- [What you are asked to do]:
Please write out the stretch of items from the start through the line containing "трії боротьби з", including both ends. Leave the pictures out of your answer.

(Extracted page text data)

◆ ◆ ◆ ◆

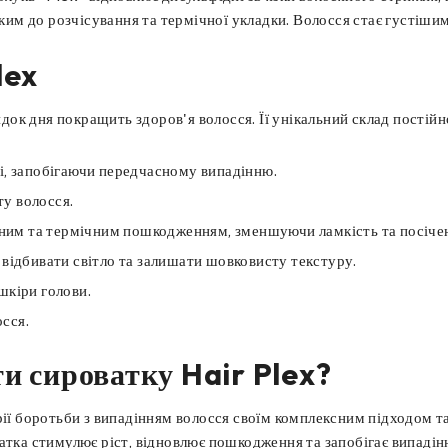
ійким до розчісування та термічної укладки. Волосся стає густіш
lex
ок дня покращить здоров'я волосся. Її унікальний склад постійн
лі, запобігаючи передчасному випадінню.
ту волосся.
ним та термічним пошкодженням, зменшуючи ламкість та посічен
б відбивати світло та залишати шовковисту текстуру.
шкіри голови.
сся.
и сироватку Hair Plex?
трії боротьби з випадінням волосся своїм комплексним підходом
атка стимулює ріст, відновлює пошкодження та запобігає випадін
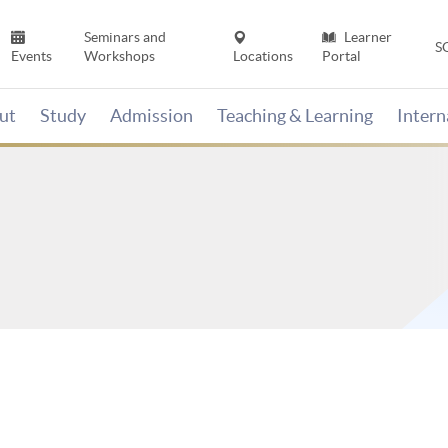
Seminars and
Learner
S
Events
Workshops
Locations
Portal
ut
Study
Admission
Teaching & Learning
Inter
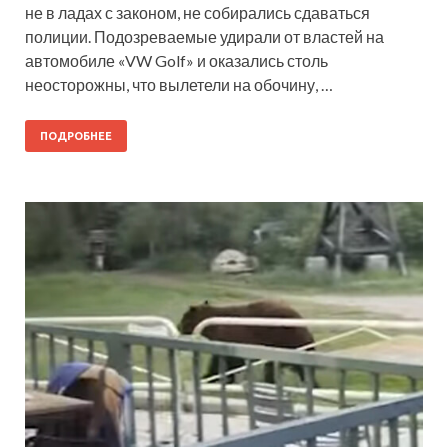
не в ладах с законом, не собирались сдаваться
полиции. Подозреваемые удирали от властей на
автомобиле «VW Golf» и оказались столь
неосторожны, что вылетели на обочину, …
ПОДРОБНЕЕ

◆ ◆ ◆ ◆

- [Written solution]:
ійким до розчісування та термічної укладки. Волосся стає густіш
lex
ок дня покращить здоров'я волосся. Її унікальний склад постійн
лі, запобігаючи передчасному випадінню.
ту волосся.
ним та термічним пошкодженням, зменшуючи ламкість та посічен
б відбивати світло та залишати шовковисту текстуру.
шкіри голови.
сся.
и сироватку Hair Plex?
трії боротьби з випадінням волосся своїм комплексним підходом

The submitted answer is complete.